How it feeds into the model
In MtDNAEmbeddings, the heteroplasmy scalar is projected into the embedding space:
het_proj = self.het_norm(self.het_projection(het_values.unsqueeze(-1)))
emb = kmer_emb + circular_pe + het_proj
The projection is a Linear(1, hidden_size) layer followed by LayerNorm. This learned transformation allows the model to modulate the k-mer representation based on how heteroplasmically variable the position is.
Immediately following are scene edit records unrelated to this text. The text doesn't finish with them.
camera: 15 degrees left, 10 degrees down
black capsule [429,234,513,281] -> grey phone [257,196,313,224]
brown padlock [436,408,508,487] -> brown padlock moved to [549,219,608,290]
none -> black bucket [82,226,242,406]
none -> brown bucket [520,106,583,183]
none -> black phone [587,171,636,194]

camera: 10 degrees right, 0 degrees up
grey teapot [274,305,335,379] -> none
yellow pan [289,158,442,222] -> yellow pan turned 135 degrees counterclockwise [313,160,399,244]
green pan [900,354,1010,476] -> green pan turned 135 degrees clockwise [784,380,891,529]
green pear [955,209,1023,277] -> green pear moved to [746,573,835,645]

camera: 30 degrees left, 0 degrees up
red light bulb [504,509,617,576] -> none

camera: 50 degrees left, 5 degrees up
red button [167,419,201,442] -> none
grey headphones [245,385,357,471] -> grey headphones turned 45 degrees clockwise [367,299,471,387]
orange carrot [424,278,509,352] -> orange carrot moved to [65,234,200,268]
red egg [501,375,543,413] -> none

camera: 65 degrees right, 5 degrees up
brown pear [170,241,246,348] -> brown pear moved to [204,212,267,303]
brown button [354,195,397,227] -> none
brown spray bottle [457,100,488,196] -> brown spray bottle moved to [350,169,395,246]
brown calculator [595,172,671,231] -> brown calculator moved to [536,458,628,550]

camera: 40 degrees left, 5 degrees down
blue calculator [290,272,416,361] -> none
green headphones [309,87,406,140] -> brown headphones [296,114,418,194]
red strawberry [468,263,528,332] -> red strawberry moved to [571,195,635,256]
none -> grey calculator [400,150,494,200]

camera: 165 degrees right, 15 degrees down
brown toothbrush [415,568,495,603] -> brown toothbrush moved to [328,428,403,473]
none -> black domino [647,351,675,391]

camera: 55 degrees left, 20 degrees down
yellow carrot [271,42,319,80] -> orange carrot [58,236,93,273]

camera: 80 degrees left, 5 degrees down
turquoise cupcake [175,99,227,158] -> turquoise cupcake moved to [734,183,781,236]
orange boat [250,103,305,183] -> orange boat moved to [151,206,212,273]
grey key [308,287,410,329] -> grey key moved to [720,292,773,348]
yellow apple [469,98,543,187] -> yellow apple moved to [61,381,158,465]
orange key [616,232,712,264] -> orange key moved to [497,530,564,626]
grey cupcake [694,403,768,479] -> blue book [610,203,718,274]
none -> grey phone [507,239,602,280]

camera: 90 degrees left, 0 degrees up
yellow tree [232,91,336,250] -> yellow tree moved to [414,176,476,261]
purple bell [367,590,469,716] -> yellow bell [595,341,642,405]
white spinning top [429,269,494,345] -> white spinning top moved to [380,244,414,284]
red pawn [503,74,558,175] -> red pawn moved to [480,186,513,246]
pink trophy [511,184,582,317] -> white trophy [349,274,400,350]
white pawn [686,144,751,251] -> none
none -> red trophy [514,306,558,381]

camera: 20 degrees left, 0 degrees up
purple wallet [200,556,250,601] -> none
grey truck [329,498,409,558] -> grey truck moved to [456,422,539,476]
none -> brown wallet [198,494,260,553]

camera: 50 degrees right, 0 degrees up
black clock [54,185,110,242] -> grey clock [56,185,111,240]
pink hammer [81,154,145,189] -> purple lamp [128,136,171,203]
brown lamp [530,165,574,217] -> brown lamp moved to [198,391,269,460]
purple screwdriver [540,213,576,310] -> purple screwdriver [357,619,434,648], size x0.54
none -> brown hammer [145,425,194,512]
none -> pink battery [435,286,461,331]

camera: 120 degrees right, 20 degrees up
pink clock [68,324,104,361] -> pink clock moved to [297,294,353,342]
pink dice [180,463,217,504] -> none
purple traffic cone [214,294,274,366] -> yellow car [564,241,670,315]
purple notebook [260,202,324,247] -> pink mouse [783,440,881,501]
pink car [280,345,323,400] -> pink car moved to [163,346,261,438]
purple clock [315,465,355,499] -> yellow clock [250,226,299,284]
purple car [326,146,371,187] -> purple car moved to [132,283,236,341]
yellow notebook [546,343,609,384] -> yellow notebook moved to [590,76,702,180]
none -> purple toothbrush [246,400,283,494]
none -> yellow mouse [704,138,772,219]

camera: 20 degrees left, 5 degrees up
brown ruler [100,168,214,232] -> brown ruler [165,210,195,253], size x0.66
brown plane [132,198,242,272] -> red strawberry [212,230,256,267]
Why a linear projection instead of discretization? Discretizing (e.g., high/medium/low) introduces an arbitrary threshold and discards information. The continuous projection is learned end-to-end and preserves the full signal.
Vocabulary Statistics
For the human mtDNA corpus (HmtDB, ~47k sequences):
| Statistic | Value |
|---|---|
| Total unique k-mers observed | 4,068 of 4,096 (99.3%) |
| K-mers never observed | ~28 (all contain unusual base combinations) |
| Mean tokens per genome | 16,564 (≈ genome_length − k + 1) |
| Most frequent k-mer | varies by GC content; poly-C tracts (D-loop) dominate |
[UNK] token rate |
< 0.1% of tokens (N bases are rare in curated HmtDB) |
The near-complete coverage of the k-mer vocabulary means the model is unlikely to encounter out-of-vocabulary tokens even on divergent sequences (Neanderthal, Denisovan) not seen during training.